**TEXT SECTION:**
We can see the means for alcohol and volatile_acidity are different for low-quality and high-quality wines. We can also see some skewed distributions, but we won’t be making any transformations since the focus of our analysis is really what impact reducing the feature space has on model performance.

We check for correlations between the predictors and the response variable, as well as any predictor-predictor correlations. In the interest of ignoring clutter, only correlations greater than 0.1 (in absolute value) are displayed.

plot_corr_range <- function(df, mn=0.1, mx=1.0, excl=c(NA)){
    palette <- brewer.pal(n = 7, name = "BrBG")[c(1, 4, 7)]
    tit = sprintf("Correlations Between %s and %s (Absolute Value)", mn, mx)
    r <- model.matrix(~0+., data = df) |>
        cor() |>
        round(digits=2)
    is.na(r) <- abs(r) > mx
    is.na(r) <- abs(r) < mn
    if (!is.na(excl)){
        r <- as.data.frame(r) |>
            select(-all_of(excl)) |>
            filter(!rownames(r) %in% excl)
    }
    p <- r |>
        ggcorrplot(show.diag = FALSE, type = "lower", lab = TRUE,
                   lab_size = 3, tl.cex = 10, tl.srt = 90,
                   colors = palette, outline.color = "white") +
        labs(title = tit) +
        theme(plot.title.position = "plot")

**DATASET EXCERPTS:**

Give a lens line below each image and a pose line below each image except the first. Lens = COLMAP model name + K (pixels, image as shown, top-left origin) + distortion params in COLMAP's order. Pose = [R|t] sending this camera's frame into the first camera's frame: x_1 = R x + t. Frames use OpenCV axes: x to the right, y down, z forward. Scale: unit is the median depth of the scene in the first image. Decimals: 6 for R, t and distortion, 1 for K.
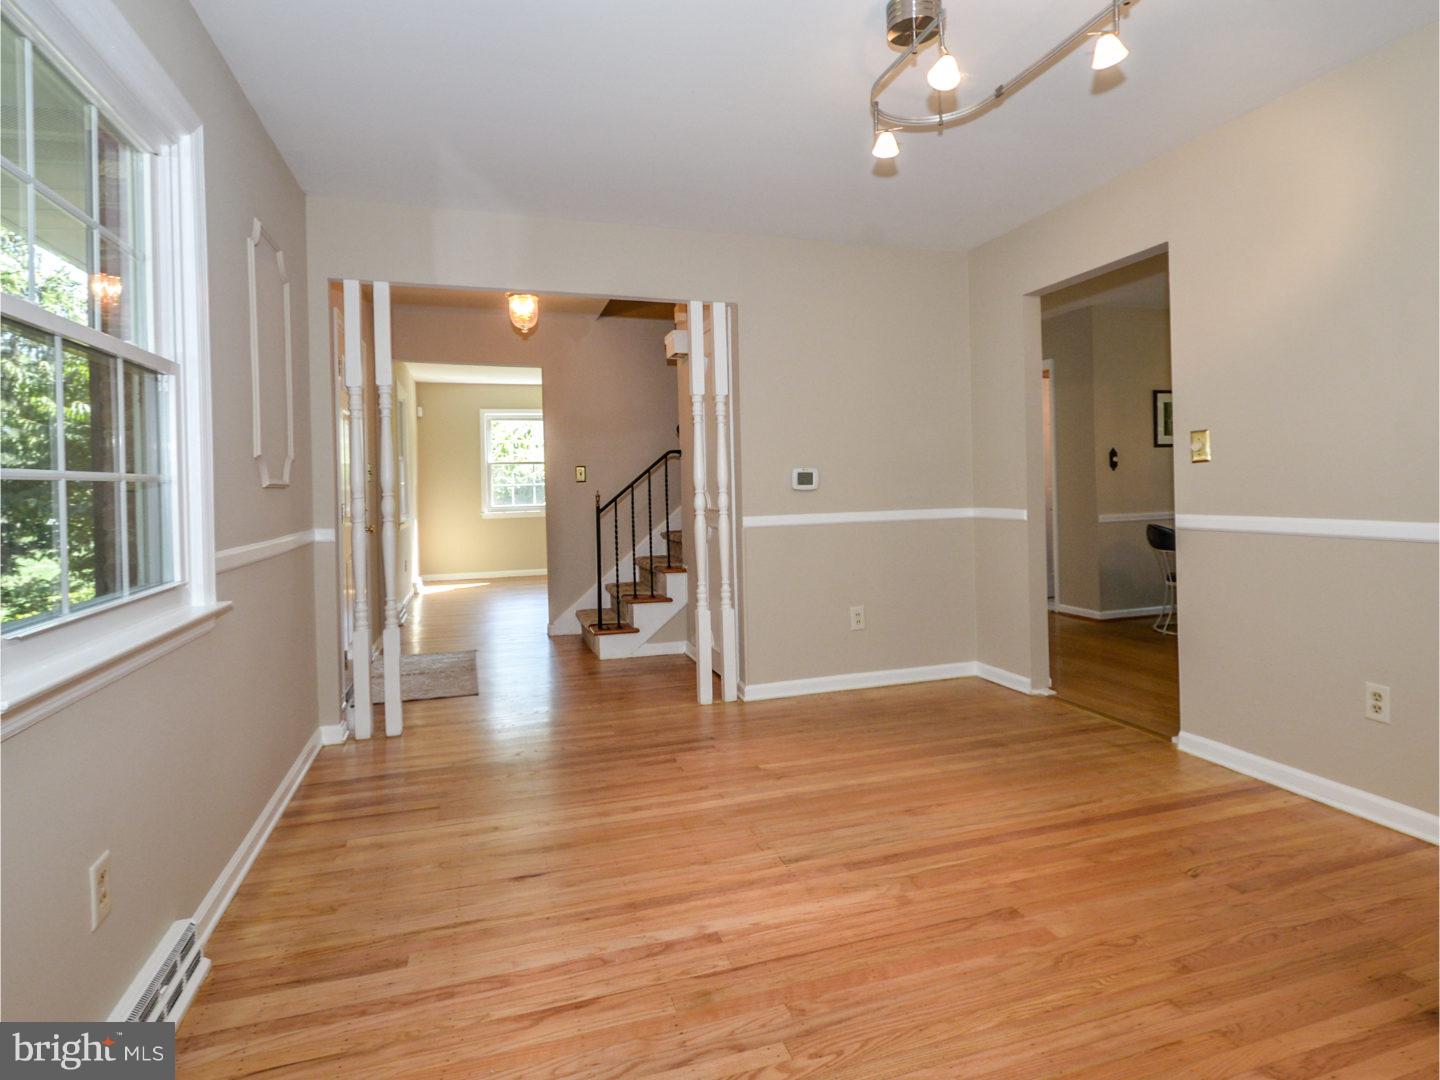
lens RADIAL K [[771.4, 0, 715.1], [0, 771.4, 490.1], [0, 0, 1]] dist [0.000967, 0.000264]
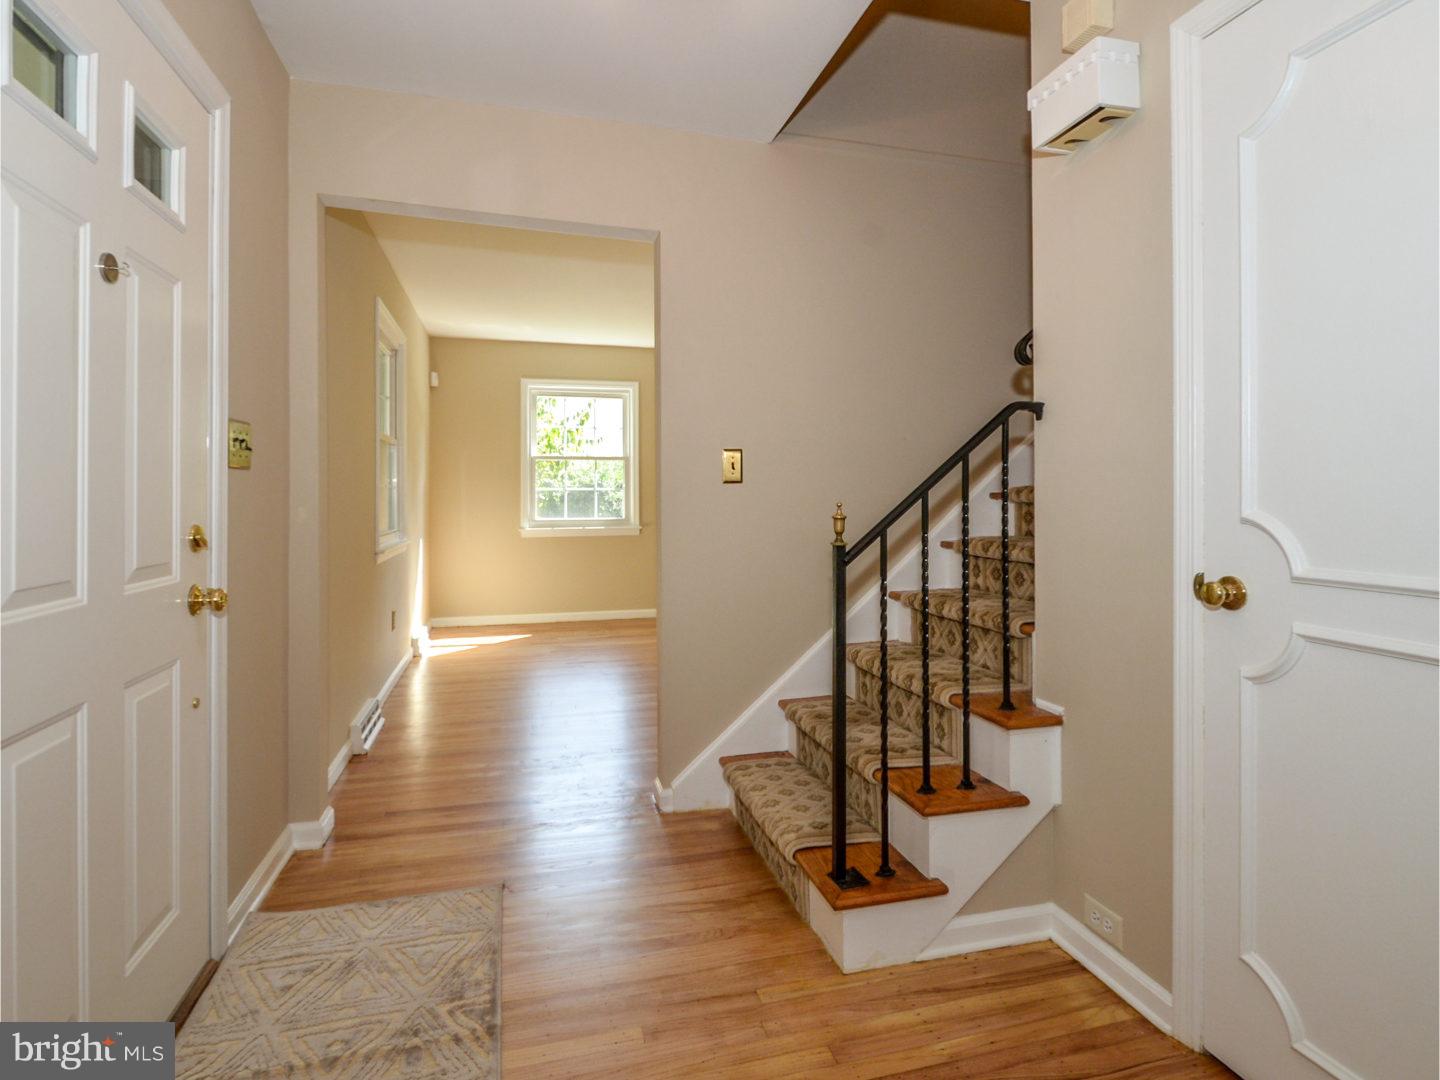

* * *

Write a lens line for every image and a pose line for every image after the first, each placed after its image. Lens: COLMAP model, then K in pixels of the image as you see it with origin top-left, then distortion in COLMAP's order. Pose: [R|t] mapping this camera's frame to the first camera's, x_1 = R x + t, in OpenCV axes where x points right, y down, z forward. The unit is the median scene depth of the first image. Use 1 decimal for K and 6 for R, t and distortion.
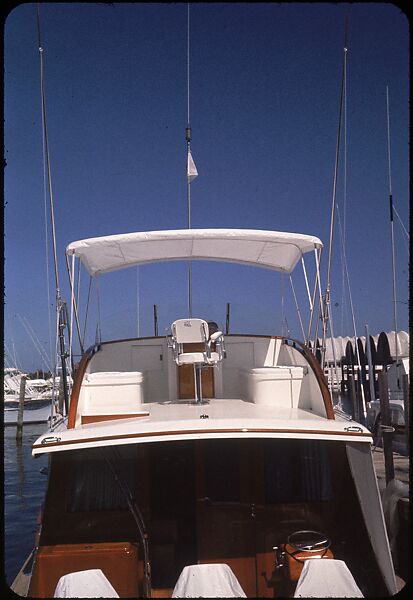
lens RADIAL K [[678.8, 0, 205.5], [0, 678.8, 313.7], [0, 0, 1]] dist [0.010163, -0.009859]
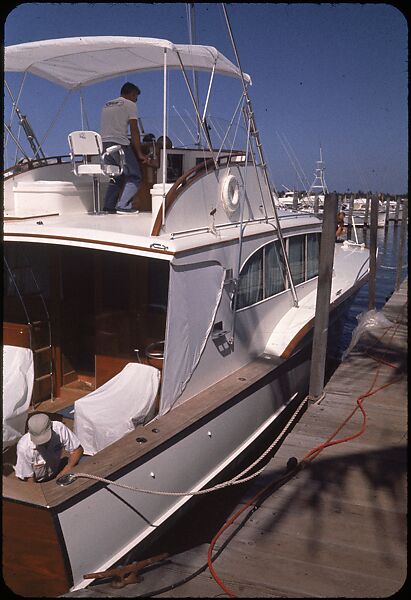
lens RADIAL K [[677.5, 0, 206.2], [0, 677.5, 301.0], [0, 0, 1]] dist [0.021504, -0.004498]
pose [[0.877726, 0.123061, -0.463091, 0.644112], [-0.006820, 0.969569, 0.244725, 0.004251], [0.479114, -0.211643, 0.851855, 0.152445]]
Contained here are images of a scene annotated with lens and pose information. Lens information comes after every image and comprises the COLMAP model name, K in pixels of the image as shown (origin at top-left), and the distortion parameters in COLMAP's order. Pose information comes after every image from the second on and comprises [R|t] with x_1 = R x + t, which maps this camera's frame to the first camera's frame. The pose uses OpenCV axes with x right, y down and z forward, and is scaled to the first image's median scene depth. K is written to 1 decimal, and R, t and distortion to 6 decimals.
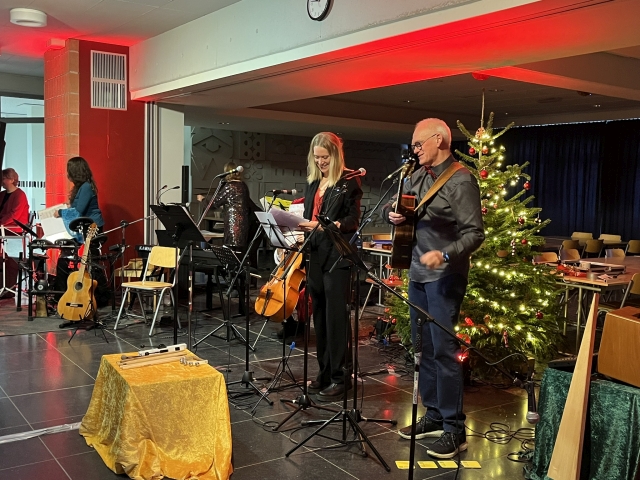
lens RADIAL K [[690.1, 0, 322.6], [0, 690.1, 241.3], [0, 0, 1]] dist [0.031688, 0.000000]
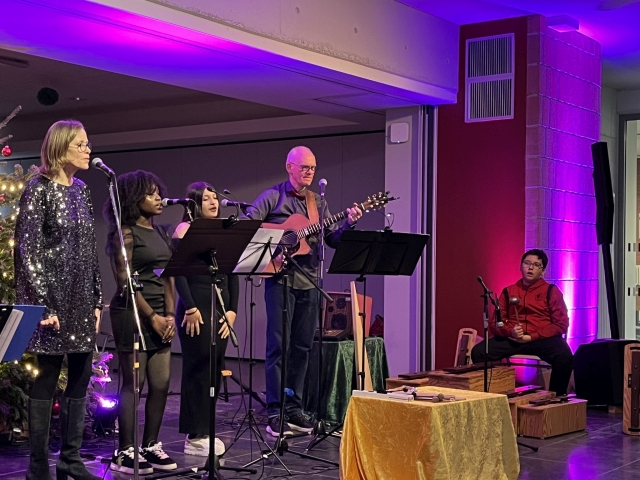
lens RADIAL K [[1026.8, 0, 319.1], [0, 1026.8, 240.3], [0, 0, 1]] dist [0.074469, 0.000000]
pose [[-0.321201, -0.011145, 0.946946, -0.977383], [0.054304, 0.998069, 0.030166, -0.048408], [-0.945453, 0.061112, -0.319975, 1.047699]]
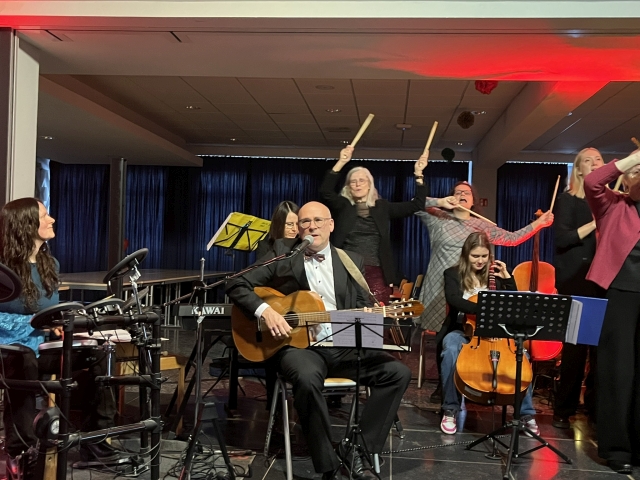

**TASKS TO CARRY OUT:**
**a.** Revise the wine analysis text: write out everything from "We can see the" down to "on model performance." again, putting "density" in place of "alcohol".
**b.** Answer these questions on the wine analysis text:
(i) Which two features have means that differ between low-quality and high-quality wines?
(ii) What is the cutoff below which correlations, in absolute value, are left out of the display?
(iii) What palette name is passed to brewer.pal in the plotting function?
**c.** Carry the wine correlation walkthrough on from its final line.

**ANSWERS PROVIDED:**
**a.**
We can see the means for density and volatile_acidity are different for low-quality and high-quality wines. We can also see some skewed distributions, but we won’t be making any transformations since the focus of our analysis is really what impact reducing the feature space has on model performance.

**b.**
(i) alcohol and volatile_acidity
(ii) 0.1
(iii) "BrBG"

**c.**
    p
}
excl <- c("qualityLow")
p3 <- plot_corr_range(df = wine_qual_df, excl = excl)
p3

We see that alcohol has the largest positive correlation with high-quality wines, and volatile_acidity has the largest negative correlation with high-quality wines. To a lesser degree, fixed_acidity, citric_acid, and sulphates are also positively correlated with high-quality wines, and chlorides, total_sulfur_dioxide, and density are also negatively correlated with high-quality wines.

We also see high correlations between some of our predictors:

fixed_acidity and citric_acid | density | ph
total_sulfur_dioxide and free_sulfur_dioxide

Note that we won’t be eliminating any predictors from consideration for the same reason we aren’t doing any transformations: we are more interested in seeing what effects reducing the feature space from all the original features to just principal components has than anything else.

Data Preparation

We split the data into train and test sets.

set.seed(1006)
sample <- sample(nrow(wine_qual_df),
                 round(nrow(wine_qual_df) * 0.7),
                 replace = FALSE)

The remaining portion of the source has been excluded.